Ever since their eponymous debut album in 2009, New Jersey jangle pop purveyors Real Estate have been steadily and unobtrusively perfecting their craft to become one of the most effortlessly brilliant independent bands around.
After a hesitant, lo-fi start on Real Estate, the quintet has smoothly gone through the gears ever since, culminating in the shimmering, graceful beauty of 2014’s Atlas. On this record, the core components of their sound – singer Martin Courtney’s soft, gliding tenor voice, the gently propulsive rhythm section and above all, Michael Mondanile’s piercing yet blissfully transcendental guitar melodies – combined to produce an under the radar minor classic.

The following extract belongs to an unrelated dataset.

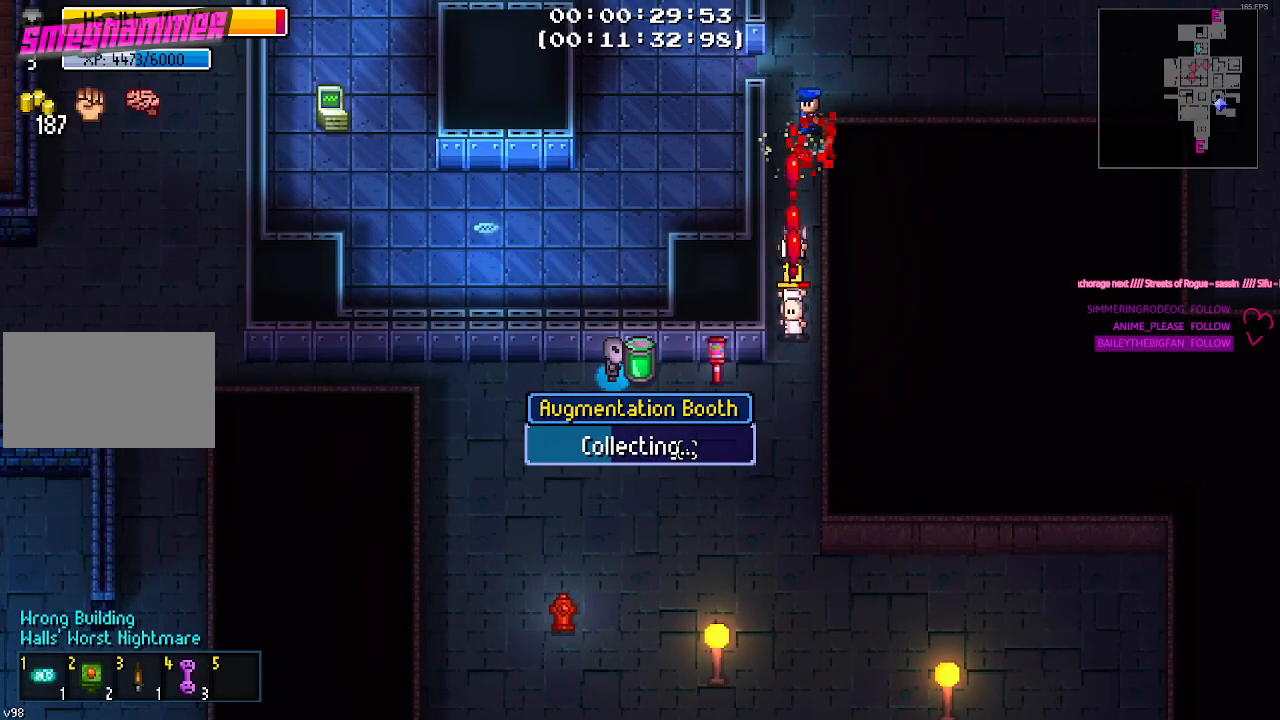
{"keys": [], "mouse": [], "mouse_move": "still", "events": []}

Mondanile’s departure last year to focus full time on his Ducktails project therefore presented a difficult challenge for the rest of the group. Although Courtney had always been Real Estate’s main songwriter, Mondanile’s guitar work was so distinctive, it was almost as if he could make his instrument talk, elevating it to the role of a co-narrator alongside Courtney’s vocals. How would Real Estate fare with such a pivotal element of their music removed?
The answer is: they’ve arguably got even better. In Mind is, quite simply, an outstanding record, unlikely to be bettered by many releases from any genre during 2017. Following the departure of Mondanile in 2015, Courtney, bassist Alex Bleeker, drummer Jackson Pollis and keyboardist Matt Kallman welcomed longtime friend and fellow New Jersey native Julian Lynch into the band as a full-time guitarist. Recorded in Los Angeles with producer Cole M.G.N. (known for his work with artists ranging from Beck to Snoop Dogg and Julia Holter), the eleven tracks on In Mind deliver the same kind of warmth and elegance that have become Real Estate’s trademark, but there is also a newly robust, sharper edge to their music which makes this album an exciting evolution.

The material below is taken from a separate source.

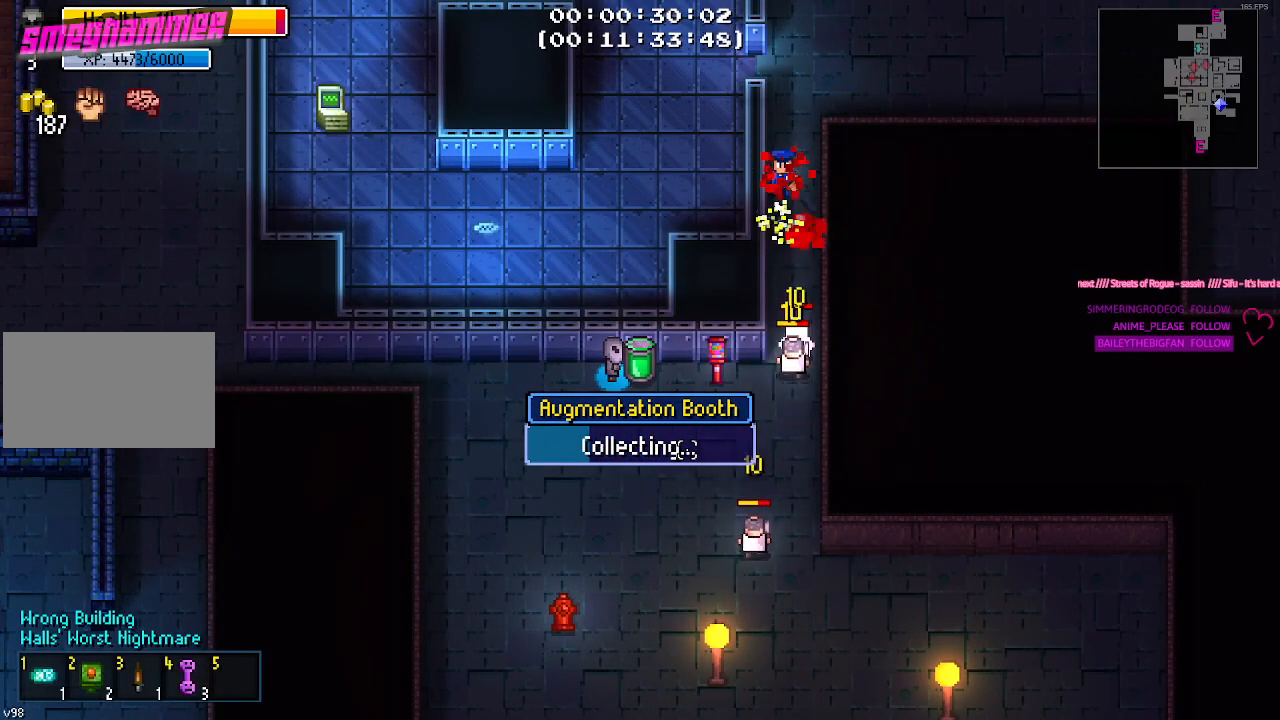
{"keys": [], "mouse": [], "mouse_move": "still", "events": []}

This shift is apparent immediately with the spacey, hovering synths that open first track Darling. The familiar fluid guitar cascade is there too, but it somehow feels fuller and less fuzzy than before, although the arrangement is as dexterous and varied as ever. Courtney’s voice mostly takes a back seat on Darling, but takes centre stage on the sublime Serve The Song, which is a contender for the most gorgeous three minutes Real Estate have ever produced. Once again, Lynch’s guitar is doing different things here to Mondanile’s, with the amps turned up and waves of distortion breaking against the track’s fragile structure. Yet this enhances the delectable, yearning melody of the song rather than submerging it, with the vibes kept mellow as Courtney sighs “I walk up Sunday morning/back where I belong.” This lyric is typical of In Mind, a kind of bittersweet nostalgia reflecting on the tensions between the uncomplicated comfort of youth and the responsibilities of adulthood.

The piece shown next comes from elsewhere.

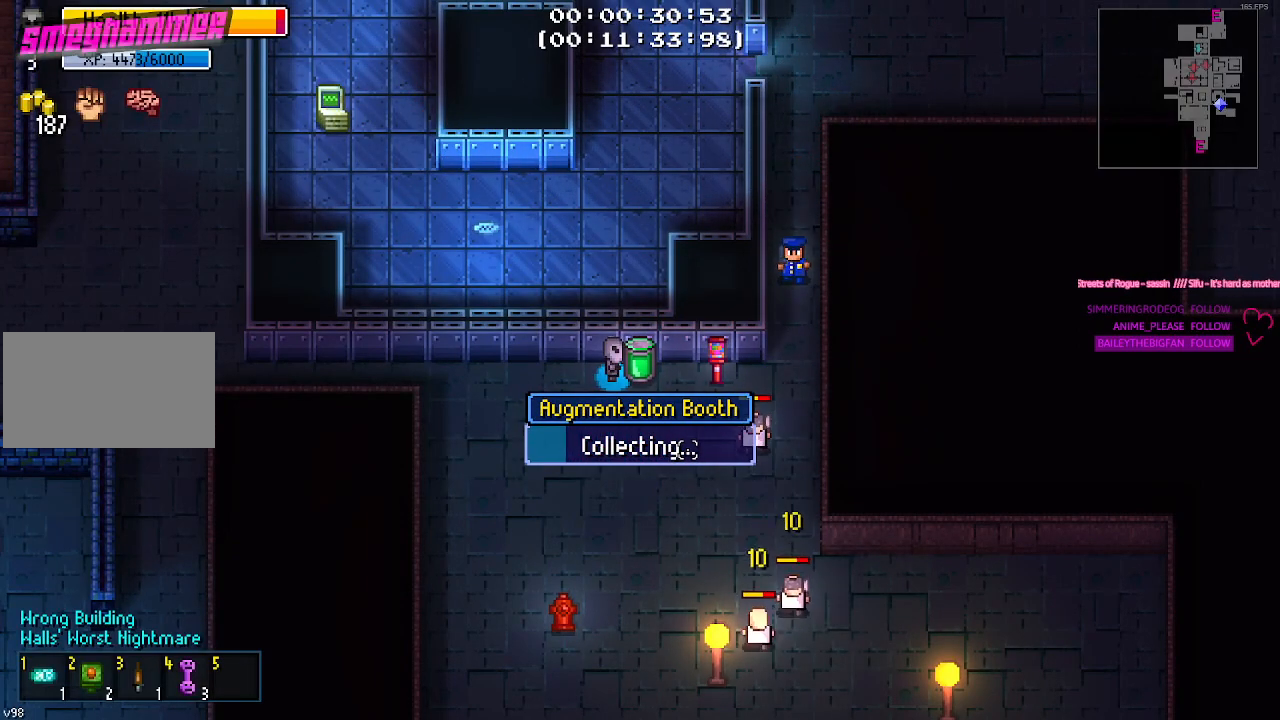
{"keys": [], "mouse": [], "mouse_move": "still", "events": []}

The high quality control of the material is maintained throughout the album. Highlights include both quintessential Real Estate dream pop tracks like White Lights and further departures from the band’s established template, like the hypnotic, Clientele-like waltz of After The Moon. Closing track Saturday perhaps epitomises the impressive steps forward the band has taken with In Mind. It opens with slow, stately piano chords, slowly building in tempo until more established ingredients take over, before changing pace again with a squalling guitar solo and fading out with a swirl of organ.
The fact Real Estate have achieved this artistic development while preserving the qualities that made their earlier work so compelling is a testament to their talent, resilience and ambition following a key personnel change. Lesser bands may have gone off the rails, but Courtney and company have responded by making the best album of their career to date.